The erythrocyte sedimentation rate (ESR, sed rate), which is a marker of inflammation, is markedly elevated, usually greater than 100 mm/hr, in the active phase of TA although it may be normal in about 1 percent of patients. An increased white blood cell count and a mild form of anemia with normal red blood cell morphology are often seen, and in some cases, anemia may be severe. The serum alkaline phosphatase level and immunoglobulin levels may also be elevated.

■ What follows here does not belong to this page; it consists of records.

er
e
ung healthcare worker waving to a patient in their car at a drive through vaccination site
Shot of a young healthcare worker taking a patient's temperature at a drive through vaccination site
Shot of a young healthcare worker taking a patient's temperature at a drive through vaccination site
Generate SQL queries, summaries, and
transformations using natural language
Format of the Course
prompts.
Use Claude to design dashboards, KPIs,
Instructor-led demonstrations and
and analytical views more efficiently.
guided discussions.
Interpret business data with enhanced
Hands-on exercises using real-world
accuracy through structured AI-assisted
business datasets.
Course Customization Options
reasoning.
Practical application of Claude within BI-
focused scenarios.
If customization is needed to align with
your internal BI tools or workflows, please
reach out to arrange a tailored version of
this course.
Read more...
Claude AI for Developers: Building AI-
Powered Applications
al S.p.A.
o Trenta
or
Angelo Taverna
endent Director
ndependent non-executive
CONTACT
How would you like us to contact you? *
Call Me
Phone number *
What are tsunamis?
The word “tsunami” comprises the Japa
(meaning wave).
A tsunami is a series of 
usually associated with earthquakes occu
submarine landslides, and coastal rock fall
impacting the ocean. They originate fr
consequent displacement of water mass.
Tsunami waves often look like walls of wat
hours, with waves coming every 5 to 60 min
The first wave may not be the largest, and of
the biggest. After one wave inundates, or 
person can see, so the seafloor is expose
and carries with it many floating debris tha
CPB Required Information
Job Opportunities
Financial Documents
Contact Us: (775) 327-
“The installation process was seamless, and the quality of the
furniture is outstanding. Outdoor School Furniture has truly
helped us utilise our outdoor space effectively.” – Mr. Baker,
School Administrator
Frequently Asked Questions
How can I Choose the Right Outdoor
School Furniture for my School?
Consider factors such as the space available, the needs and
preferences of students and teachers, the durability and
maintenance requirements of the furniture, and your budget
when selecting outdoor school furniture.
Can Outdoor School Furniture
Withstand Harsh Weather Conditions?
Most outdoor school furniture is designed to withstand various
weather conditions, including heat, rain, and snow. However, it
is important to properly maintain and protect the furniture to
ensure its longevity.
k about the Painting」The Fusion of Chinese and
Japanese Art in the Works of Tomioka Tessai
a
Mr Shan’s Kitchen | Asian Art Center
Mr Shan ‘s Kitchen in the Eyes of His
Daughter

In patients with symptoms and signs of TA, a long (greater than 3 cm) temporal artery biopsy is used to confirm the diagnosis. However, in pulseless or severe disease, treatment with corticosteroids is often initiated before the biopsy is performed. Arteritis in pulseless disease can also be confirmed by angiography. In either case, steroid treatment used for less than 3 days should not greatly alter the tissue findings. Tissue changes on biopsy include a granulmatous inflammation of the intima and inner part of the vessel, which is thickened and characterized by infiltration with lymphocytes, epithelial cells and giant cells. Arteritis in TA may be localized, multifocal (occurring in the arteries of one specific organ), or widespread, affecting various tissues.
To prevent further complications, treatment should be instituted promptly. Treatment for TA consists of high doses of corticosteroids (usually 60 mg/day) for 2-4 weeks, at which time the dose is tapered. Most patients remain on corticosteroids for 1-2 years although some patients remain on low dose corticosteroid treatment for many years. Other immunosuppressants such as azathioprine may be used in patients intolerant of corticosteroids. The specific causes and immune mechanism in TA are unknown although a good response to treatment used to suppress the immune system along with the inflammatory tissue changes point to an autoimmune origin.